TASK TO CARRY OUT:
Repeat the data exactly, please.
★ ★ ★ ★
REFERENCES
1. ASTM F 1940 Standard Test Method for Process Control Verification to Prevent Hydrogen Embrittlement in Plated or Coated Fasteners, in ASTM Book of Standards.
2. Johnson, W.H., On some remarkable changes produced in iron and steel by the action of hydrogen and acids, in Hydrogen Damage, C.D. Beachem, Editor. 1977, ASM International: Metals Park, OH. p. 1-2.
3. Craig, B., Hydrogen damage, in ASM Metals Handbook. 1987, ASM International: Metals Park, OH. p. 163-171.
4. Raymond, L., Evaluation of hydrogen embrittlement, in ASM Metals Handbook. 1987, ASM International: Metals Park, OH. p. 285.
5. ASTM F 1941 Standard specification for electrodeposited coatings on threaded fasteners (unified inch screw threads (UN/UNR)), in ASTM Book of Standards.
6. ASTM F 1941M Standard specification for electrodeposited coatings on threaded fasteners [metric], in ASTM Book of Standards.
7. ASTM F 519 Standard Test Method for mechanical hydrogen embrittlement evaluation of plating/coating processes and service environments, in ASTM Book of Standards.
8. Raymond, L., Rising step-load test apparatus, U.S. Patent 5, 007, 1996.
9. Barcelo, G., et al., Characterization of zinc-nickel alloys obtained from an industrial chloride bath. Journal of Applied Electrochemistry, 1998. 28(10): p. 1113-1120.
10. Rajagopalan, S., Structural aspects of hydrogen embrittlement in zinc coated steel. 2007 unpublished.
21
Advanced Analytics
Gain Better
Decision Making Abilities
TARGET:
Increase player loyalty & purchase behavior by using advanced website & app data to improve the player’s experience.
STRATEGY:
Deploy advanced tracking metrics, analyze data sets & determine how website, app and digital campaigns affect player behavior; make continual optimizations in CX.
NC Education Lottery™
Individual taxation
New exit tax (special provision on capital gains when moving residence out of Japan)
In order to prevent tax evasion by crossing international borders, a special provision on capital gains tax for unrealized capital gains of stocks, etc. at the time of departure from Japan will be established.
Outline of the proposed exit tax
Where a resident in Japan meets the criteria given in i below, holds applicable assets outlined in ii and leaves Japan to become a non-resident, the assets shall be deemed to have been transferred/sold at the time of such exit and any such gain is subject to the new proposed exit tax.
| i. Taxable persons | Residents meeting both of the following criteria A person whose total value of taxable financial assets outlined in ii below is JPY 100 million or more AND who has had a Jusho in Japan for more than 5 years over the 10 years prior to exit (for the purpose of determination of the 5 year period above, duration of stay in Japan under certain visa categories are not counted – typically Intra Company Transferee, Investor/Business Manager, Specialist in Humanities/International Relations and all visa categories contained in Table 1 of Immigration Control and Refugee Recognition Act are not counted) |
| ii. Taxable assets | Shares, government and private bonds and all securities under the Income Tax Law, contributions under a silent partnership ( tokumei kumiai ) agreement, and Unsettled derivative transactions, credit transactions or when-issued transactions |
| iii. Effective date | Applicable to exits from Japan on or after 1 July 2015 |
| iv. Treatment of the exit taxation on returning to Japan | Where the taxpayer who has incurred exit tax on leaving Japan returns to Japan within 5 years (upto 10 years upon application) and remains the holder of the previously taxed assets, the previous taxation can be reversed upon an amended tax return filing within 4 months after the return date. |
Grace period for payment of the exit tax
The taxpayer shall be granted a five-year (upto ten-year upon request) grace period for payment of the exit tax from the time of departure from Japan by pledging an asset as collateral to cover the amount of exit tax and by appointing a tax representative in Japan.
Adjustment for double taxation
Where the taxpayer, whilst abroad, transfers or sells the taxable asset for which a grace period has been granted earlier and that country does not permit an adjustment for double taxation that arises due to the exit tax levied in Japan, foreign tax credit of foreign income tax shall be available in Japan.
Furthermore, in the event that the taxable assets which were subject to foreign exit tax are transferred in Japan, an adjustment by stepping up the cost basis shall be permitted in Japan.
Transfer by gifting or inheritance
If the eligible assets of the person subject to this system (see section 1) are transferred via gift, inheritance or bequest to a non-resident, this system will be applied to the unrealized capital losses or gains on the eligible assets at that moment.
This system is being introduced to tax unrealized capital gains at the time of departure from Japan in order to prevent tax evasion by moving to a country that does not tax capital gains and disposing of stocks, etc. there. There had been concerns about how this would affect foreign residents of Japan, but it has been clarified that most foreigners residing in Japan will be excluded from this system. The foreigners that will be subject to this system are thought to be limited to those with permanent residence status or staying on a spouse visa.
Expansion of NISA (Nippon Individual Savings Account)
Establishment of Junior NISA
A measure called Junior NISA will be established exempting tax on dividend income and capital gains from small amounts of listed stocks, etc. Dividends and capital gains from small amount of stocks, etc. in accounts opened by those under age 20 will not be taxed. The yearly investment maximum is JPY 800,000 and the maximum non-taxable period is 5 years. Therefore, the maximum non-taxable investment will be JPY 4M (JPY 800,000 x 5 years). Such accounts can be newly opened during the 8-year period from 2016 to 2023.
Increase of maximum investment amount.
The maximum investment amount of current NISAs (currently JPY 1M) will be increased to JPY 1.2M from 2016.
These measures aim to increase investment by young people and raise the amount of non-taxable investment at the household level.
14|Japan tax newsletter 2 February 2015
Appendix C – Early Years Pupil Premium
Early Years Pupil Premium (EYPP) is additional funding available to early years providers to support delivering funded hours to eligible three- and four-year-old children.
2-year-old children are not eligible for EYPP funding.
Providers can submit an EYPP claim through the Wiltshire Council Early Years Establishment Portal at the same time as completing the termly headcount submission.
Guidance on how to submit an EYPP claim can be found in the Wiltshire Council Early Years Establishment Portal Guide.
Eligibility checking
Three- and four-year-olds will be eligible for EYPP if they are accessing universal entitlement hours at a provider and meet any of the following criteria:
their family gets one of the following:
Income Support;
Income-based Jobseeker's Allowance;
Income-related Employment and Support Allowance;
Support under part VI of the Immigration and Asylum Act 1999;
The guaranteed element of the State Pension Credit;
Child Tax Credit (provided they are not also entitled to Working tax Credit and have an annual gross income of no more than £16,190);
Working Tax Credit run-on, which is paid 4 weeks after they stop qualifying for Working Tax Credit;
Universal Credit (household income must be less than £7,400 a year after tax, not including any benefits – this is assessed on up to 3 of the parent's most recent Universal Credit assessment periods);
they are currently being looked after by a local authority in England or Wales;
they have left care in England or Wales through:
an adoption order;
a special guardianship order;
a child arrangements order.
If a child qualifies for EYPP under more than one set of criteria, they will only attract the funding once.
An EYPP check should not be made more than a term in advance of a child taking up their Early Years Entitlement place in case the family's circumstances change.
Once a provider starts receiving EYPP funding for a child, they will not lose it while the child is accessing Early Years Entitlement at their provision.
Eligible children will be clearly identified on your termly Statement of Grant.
★ ★ ★ ★
SOLUTION TO THIS EXERCISE:
REFERENCES
1. ASTM F 1940 Standard Test Method for Process Control Verification to Prevent Hydrogen Embrittlement in Plated or Coated Fasteners, in ASTM Book of Standards.
2. Johnson, W.H., On some remarkable changes produced in iron and steel by the action of hydrogen and acids, in Hydrogen Damage, C.D. Beachem, Editor. 1977, ASM International: Metals Park, OH. p. 1-2.
3. Craig, B., Hydrogen damage, in ASM Metals Handbook. 1987, ASM International: Metals Park, OH. p. 163-171.
4. Raymond, L., Evaluation of hydrogen embrittlement, in ASM Metals Handbook. 1987, ASM International: Metals Park, OH. p. 285.
5. ASTM F 1941 Standard specification for electrodeposited coatings on threaded fasteners (unified inch screw threads (UN/UNR)), in ASTM Book of Standards.
6. ASTM F 1941M Standard specification for electrodeposited coatings on threaded fasteners [metric], in ASTM Book of Standards.
7. ASTM F 519 Standard Test Method for mechanical hydrogen embrittlement evaluation of plating/coating processes and service environments, in ASTM Book of Standards.
8. Raymond, L., Rising step-load test apparatus, U.S. Patent 5, 007, 1996.
9. Barcelo, G., et al., Characterization of zinc-nickel alloys obtained from an industrial chloride bath. Journal of Applied Electrochemistry, 1998. 28(10): p. 1113-1120.
10. Rajagopalan, S., Structural aspects of hydrogen embrittlement in zinc coated steel. 2007 unpublished.
21
Advanced Analytics
Gain Better
Decision Making Abilities
TARGET:
Increase player loyalty & purchase behavior by using advanced website & app data to improve the player’s experience.
STRATEGY:
Deploy advanced tracking metrics, analyze data sets & determine how website, app and digital campaigns affect player behavior; make continual optimizations in CX.
NC Education Lottery™
Individual taxation
New exit tax (special provision on capital gains when moving residence out of Japan)
In order to prevent tax evasion by crossing international borders, a special provision on capital gains tax for unrealized capital gains of stocks, etc. at the time of departure from Japan will be established.
Outline of the proposed exit tax
Where a resident in Japan meets the criteria given in i below, holds applicable assets outlined in ii and leaves Japan to become a non-resident, the assets shall be deemed to have been transferred/sold at the time of such exit and any such gain is subject to the new proposed exit tax.
| i. Taxable persons | Residents meeting both of the following criteria A person whose total value of taxable financial assets outlined in ii below is JPY 100 million or more AND who has had a Jusho in Japan for more than 5 years over the 10 years prior to exit (for the purpose of determination of the 5 year period above, duration of stay in Japan under certain visa categories are not counted – typically Intra Company Transferee, Investor/Business Manager, Specialist in Humanities/International Relations and all visa categories contained in Table 1 of Immigration Control and Refugee Recognition Act are not counted) |
| ii. Taxable assets | Shares, government and private bonds and all securities under the Income Tax Law, contributions under a silent partnership ( tokumei kumiai ) agreement, and Unsettled derivative transactions, credit transactions or when-issued transactions |
| iii. Effective date | Applicable to exits from Japan on or after 1 July 2015 |
| iv. Treatment of the exit taxation on returning to Japan | Where the taxpayer who has incurred exit tax on leaving Japan returns to Japan within 5 years (upto 10 years upon application) and remains the holder of the previously taxed assets, the previous taxation can be reversed upon an amended tax return filing within 4 months after the return date. |
Grace period for payment of the exit tax
The taxpayer shall be granted a five-year (upto ten-year upon request) grace period for payment of the exit tax from the time of departure from Japan by pledging an asset as collateral to cover the amount of exit tax and by appointing a tax representative in Japan.
Adjustment for double taxation
Where the taxpayer, whilst abroad, transfers or sells the taxable asset for which a grace period has been granted earlier and that country does not permit an adjustment for double taxation that arises due to the exit tax levied in Japan, foreign tax credit of foreign income tax shall be available in Japan.
Furthermore, in the event that the taxable assets which were subject to foreign exit tax are transferred in Japan, an adjustment by stepping up the cost basis shall be permitted in Japan.
Transfer by gifting or inheritance
If the eligible assets of the person subject to this system (see section 1) are transferred via gift, inheritance or bequest to a non-resident, this system will be applied to the unrealized capital losses or gains on the eligible assets at that moment.
This system is being introduced to tax unrealized capital gains at the time of departure from Japan in order to prevent tax evasion by moving to a country that does not tax capital gains and disposing of stocks, etc. there. There had been concerns about how this would affect foreign residents of Japan, but it has been clarified that most foreigners residing in Japan will be excluded from this system. The foreigners that will be subject to this system are thought to be limited to those with permanent residence status or staying on a spouse visa.
Expansion of NISA (Nippon Individual Savings Account)
Establishment of Junior NISA
A measure called Junior NISA will be established exempting tax on dividend income and capital gains from small amounts of listed stocks, etc. Dividends and capital gains from small amount of stocks, etc. in accounts opened by those under age 20 will not be taxed. The yearly investment maximum is JPY 800,000 and the maximum non-taxable period is 5 years. Therefore, the maximum non-taxable investment will be JPY 4M (JPY 800,000 x 5 years). Such accounts can be newly opened during the 8-year period from 2016 to 2023.
Increase of maximum investment amount.
The maximum investment amount of current NISAs (currently JPY 1M) will be increased to JPY 1.2M from 2016.
These measures aim to increase investment by young people and raise the amount of non-taxable investment at the household level.
14|Japan tax newsletter 2 February 2015
Appendix C – Early Years Pupil Premium
Early Years Pupil Premium (EYPP) is additional funding available to early years providers to support delivering funded hours to eligible three- and four-year-old children.
2-year-old children are not eligible for EYPP funding.
Providers can submit an EYPP claim through the Wiltshire Council Early Years Establishment Portal at the same time as completing the termly headcount submission.
Guidance on how to submit an EYPP claim can be found in the Wiltshire Council Early Years Establishment Portal Guide.
Eligibility checking
Three- and four-year-olds will be eligible for EYPP if they are accessing universal entitlement hours at a provider and meet any of the following criteria:
their family gets one of the following:
Income Support;
Income-based Jobseeker's Allowance;
Income-related Employment and Support Allowance;
Support under part VI of the Immigration and Asylum Act 1999;
The guaranteed element of the State Pension Credit;
Child Tax Credit (provided they are not also entitled to Working tax Credit and have an annual gross income of no more than £16,190);
Working Tax Credit run-on, which is paid 4 weeks after they stop qualifying for Working Tax Credit;
Universal Credit (household income must be less than £7,400 a year after tax, not including any benefits – this is assessed on up to 3 of the parent's most recent Universal Credit assessment periods);
they are currently being looked after by a local authority in England or Wales;
they have left care in England or Wales through:
an adoption order;
a special guardianship order;
a child arrangements order.
If a child qualifies for EYPP under more than one set of criteria, they will only attract the funding once.
An EYPP check should not be made more than a term in advance of a child taking up their Early Years Entitlement place in case the family's circumstances change.
Once a provider starts receiving EYPP funding for a child, they will not lose it while the child is accessing Early Years Entitlement at their provision.
Eligible children will be clearly identified on your termly Statement of Grant.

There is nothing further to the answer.